En arrivant à Château-Thierry, le prince avait d’abord cherché la dissipation et le bruit ; alors il habitait les grands appartements, recevait matin et soir, et, pendant la journée, courait le cerf dans le forêt, ou volait à la pie dans le parc ; mais depuis la nouvelle de la mort d’Aurilly, nouvelle arrivée au prince sans que l’on sût par quelle voie, le prince s’était retiré dans un pavillon situé au milieu du parc ; ce pavillon, espèce de retraite inaccessible, excepté aux familiers de la maison du prince, était perdu sous le feuillage des arbres, et apparaissait à peine au-dessus des charmilles gigantesques et à travers l’épaisseur des haies.

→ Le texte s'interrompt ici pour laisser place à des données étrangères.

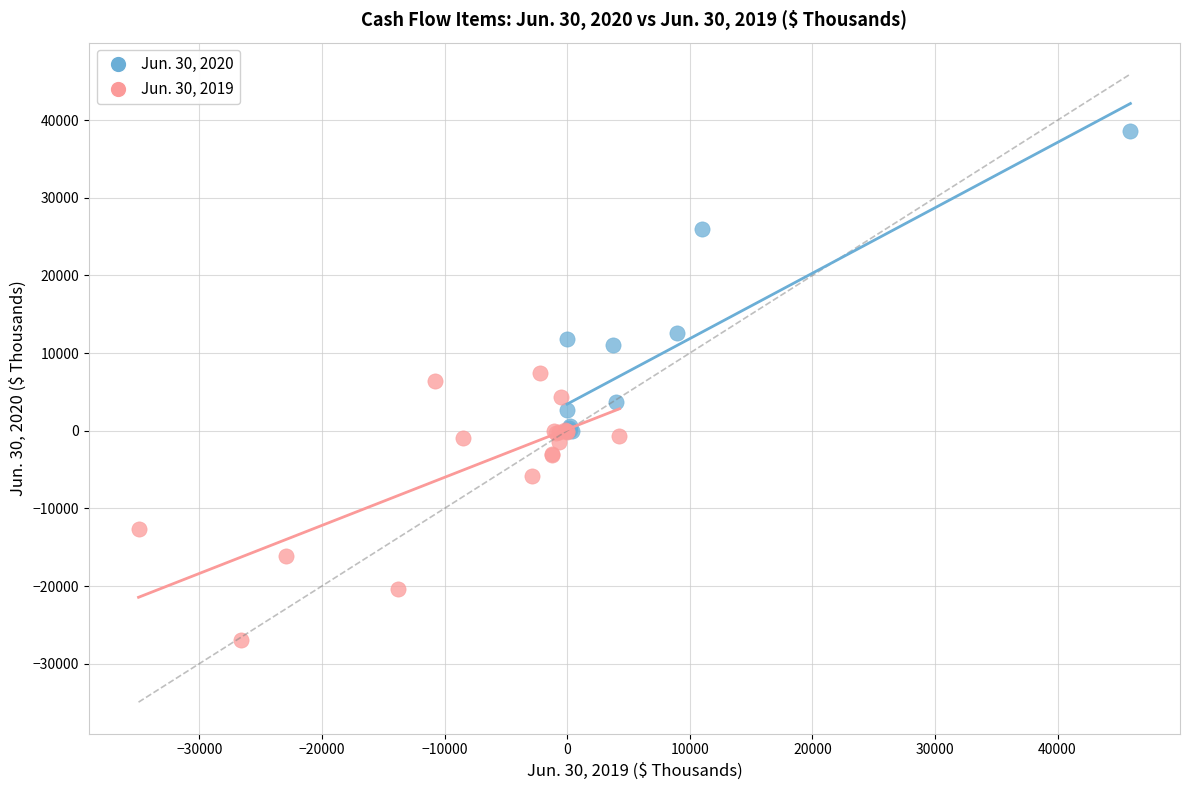

Which series contains the highest Y value?

Jun. 30, 2020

C’était dans ce pavillon que, depuis deux jours, le prince s’était retiré ; ceux qui ne le connaissaient pas disaient que c’était le chagrin que lui avait causé la mort d’Aurilly qui le plongeait dans cette solitude ; ceux qui le connaissaient prétendaient qu’il s’accomplissait dans ce pavillon quelque œuvre honteuse ou infernale qui, un matin, éclaterait au jour. L’une ou l’autre de ces suppositions était d’autant plus probable, que le prince semblait désespéré quand une affaire ou une visite l’appelait au château ; si bien qu’aussitôt cette visite ou cette affaire achevée, il rentrait dans sa solitude, servi seulement par deux vieux valets de chambre qui l’avaient vu naître.